No, Alaska does not accept out-of-state-issued medical marijuana cards. A non-resident with an out-of-state-issued medical marijuana card cannot purchase marijuana from any operational retail marijuana store in Alaska. However, the state allows recreational usage of marijuana for out-of-state users if they are 21 years or older. They are allowed to possess an ounce (28 grams) and give up to an ounce to another 21 years old. However, crossing the state line with cannabis is illegal under the law. Alaska Alcohol and Marijuana Control Office (AMCO) Marijuana Control Board is the regulatory and quasi-judicial agency that controls the usage of marijuana in the state. Its regulations will also apply to non-residents.

To purchase recreational marijuana in Alaska, the individual must show proof of age in a government-issued ID. The state has no purchasing limit, but the possession limit is still one pound. Falsifying of age is a violation with a possible fine of up to $400.
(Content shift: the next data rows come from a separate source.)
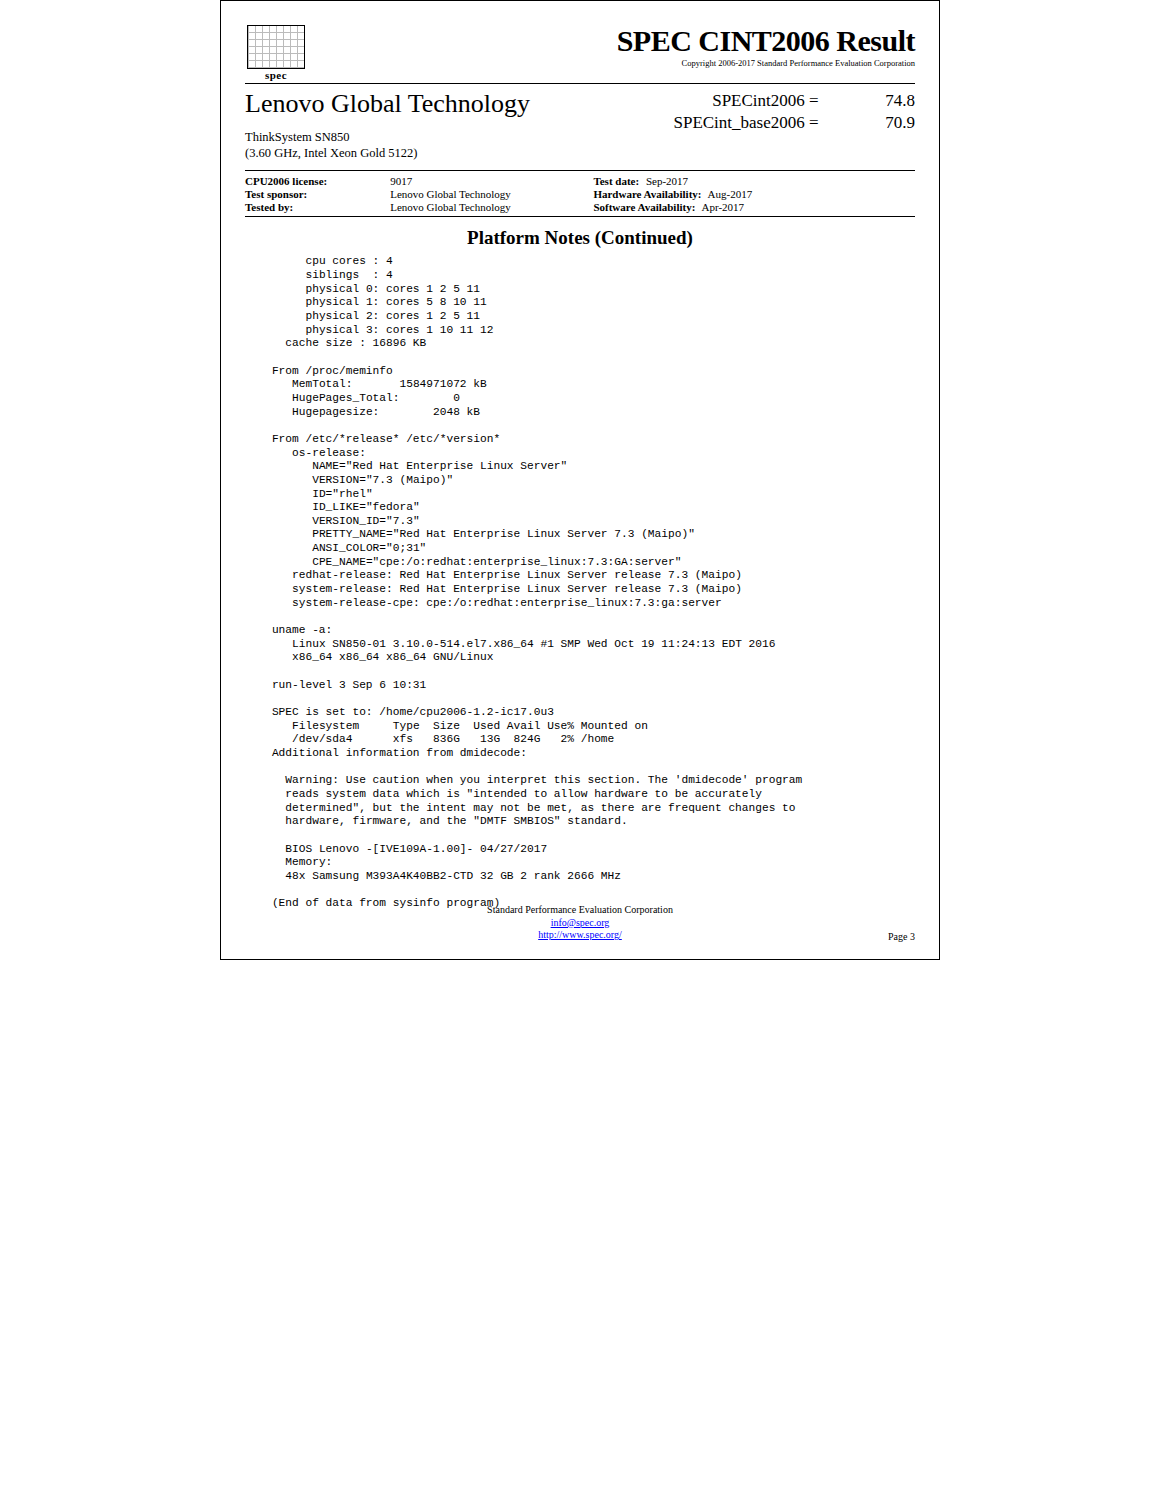spec
SPEC CINT2006 Result
Copyright 2006-2017 Standard Performance Evaluation Corporation
Lenovo Global Technology
ThinkSystem SN850
(3.60 GHz, Intel Xeon Gold 5122)
| SPECint2006 = | 74.8 |
| SPECint_base2006 = | 70.9 |
| CPU2006 license: | 9017 | Test date: Sep-2017 |
| Test sponsor: | Lenovo Global Technology | Hardware Availability: Aug-2017 |
| Tested by: | Lenovo Global Technology | Software Availability: Apr-2017 |
Platform Notes (Continued)
     cpu cores : 4
     siblings  : 4
     physical 0: cores 1 2 5 11
     physical 1: cores 5 8 10 11
     physical 2: cores 1 2 5 11
     physical 3: cores 1 10 11 12
  cache size : 16896 KB

From /proc/meminfo
   MemTotal:       1584971072 kB
   HugePages_Total:        0
   Hugepagesize:        2048 kB

From /etc/*release* /etc/*version*
   os-release:
      NAME="Red Hat Enterprise Linux Server"
      VERSION="7.3 (Maipo)"
      ID="rhel"
      ID_LIKE="fedora"
      VERSION_ID="7.3"
      PRETTY_NAME="Red Hat Enterprise Linux Server 7.3 (Maipo)"
      ANSI_COLOR="0;31"
      CPE_NAME="cpe:/o:redhat:enterprise_linux:7.3:GA:server"
   redhat-release: Red Hat Enterprise Linux Server release 7.3 (Maipo)
   system-release: Red Hat Enterprise Linux Server release 7.3 (Maipo)
   system-release-cpe: cpe:/o:redhat:enterprise_linux:7.3:ga:server

uname -a:
   Linux SN850-01 3.10.0-514.el7.x86_64 #1 SMP Wed Oct 19 11:24:13 EDT 2016
   x86_64 x86_64 x86_64 GNU/Linux

run-level 3 Sep 6 10:31

SPEC is set to: /home/cpu2006-1.2-ic17.0u3
   Filesystem     Type  Size  Used Avail Use% Mounted on
   /dev/sda4      xfs   836G   13G  824G   2% /home
Additional information from dmidecode:

  Warning: Use caution when you interpret this section. The 'dmidecode' program
  reads system data which is "intended to allow hardware to be accurately
  determined", but the intent may not be met, as there are frequent changes to
  hardware, firmware, and the "DMTF SMBIOS" standard.

  BIOS Lenovo -[IVE109A-1.00]- 04/27/2017
  Memory:
  48x Samsung M393A4K40BB2-CTD 32 GB 2 rank 2666 MHz

(End of data from sysinfo program)
Standard Performance Evaluation Corporation
info@spec.org
http://www.spec.org/
Page 3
Does an Alaska MMIC Protect Me Under Federal Law?

No, the use of marijuana, whether for recreation or medical purposes, is still illegal under US Federal Law. Even though the state has legalized the use of marijuana for medical purposes via the MMIC, it is still being criminalized under federal law. Since it is illegal to grow, sell or use marijuana, the individual will be charged and prosecuted under the federal drug laws. Under federal employment, individuals may be subjected to a random drug test; if they test positive, their employment can be terminated. Even individuals looking for federal employment may get denial if their drug test is positive for marijuana. Conviction under the federal laws will preclude such people from privileges they will typically enjoy. For instance, to purchase firearms, the applicants must complete Federal Form 4473, a section asking for unlawful marijuana use. Even MMIC holders in Alaska can get a firearm rejection. Also, an MMIC holder will lose out on federal student financial aid and other Work-Study programs.

The Consumption of marijuana in public places and, more specifically, on federal land is illegal and is a misdemeanor for first-time offenders. Under federal law, the offenders may get a fine of $1,000 or a maximum of one year in federal prison.